Thank you so much for this insight, super well-structured. So Chris, if people want to know more about your company and want to talk to you about trust marketing, for example, what’s the best way to reach out to you.

Chris:

You can contact me directly. My email is [email protected], but all of the contact details of the company are on the website which is www.i-prac.com. I’m happy to talk in-depth about trust because that I believe is the future of our industry and where it’s heading. If you’re not heading into being professional and getting to that high standard, then over the next two to five years, you’re just going to be right down at the bottom of the ladder where no bookings are going to come. I guarantee that even OTAs in the future will have to start thinking about changing their model to kind of think it’s not just about getting as many listings on the site. It’s about getting the listings professionally managed.

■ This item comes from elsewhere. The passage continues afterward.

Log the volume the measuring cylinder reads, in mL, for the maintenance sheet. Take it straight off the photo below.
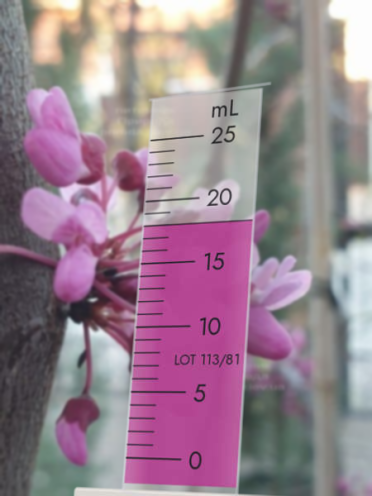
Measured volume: 18 mL
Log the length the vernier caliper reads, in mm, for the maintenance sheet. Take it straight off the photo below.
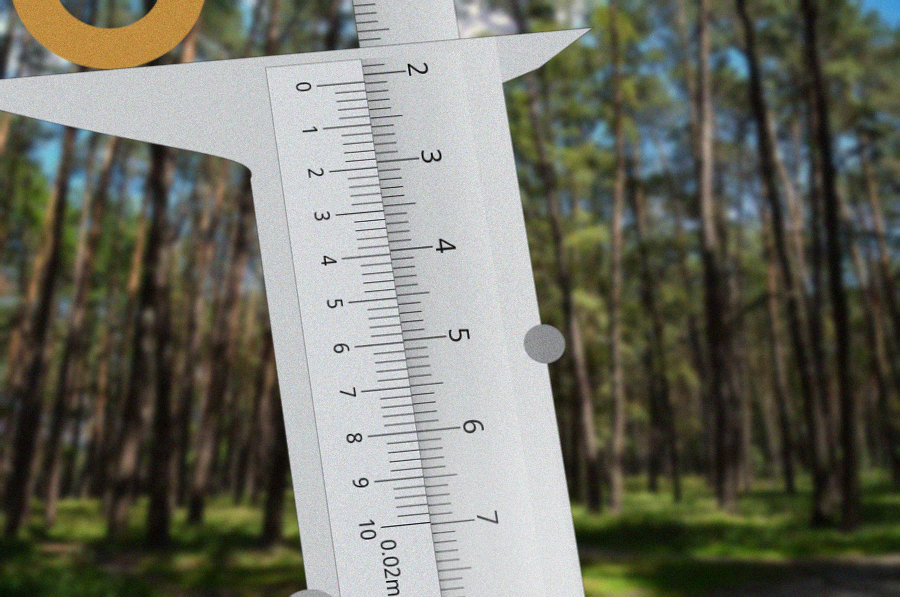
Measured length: 20.8 mm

This I believe is quite a big problem that Airbnb and Booking.com, they do a fantastic job in the industry, and their brand awareness and their brand trust are on point. That’s why they give so many bookings on a weekly basis to so many global people. If they couldn’t do that, they wouldn’t have a business. But if you look at what they do is they own the consumer. They own the customer. They know that they don’t own the property that’s listed on the website. They also know that they don’t have any control over the property management company who’s listing the property on the website. What they do know is ‘we can control the customer’ and the way to control the customer is through confidence, trust and that’s how they keep coming back to them all of the time.

I do believe that OTAs will start to look at, we can’t just have anybody listing on our site anymore. Things are happening. We need to get higher standards. We need to be recognized as a booking platform of trust, a little bit like what Marriott is doing with their Homes & Village. They’re going out and literally saying you can partner us. So they’re not like a huge OTA. They’re choosing specific property managers who fit their criteria. And I think that is the model for the future, for sure.

Thibault:

Thank you, Chris! Recently on Rental Scale-Up we talked about Plum Guide‘s curation, for example, on the topic of aggregation versus curation, which is a great topic as well, I agree. Thanks for your time today, Chris, and I wish you a great day in France.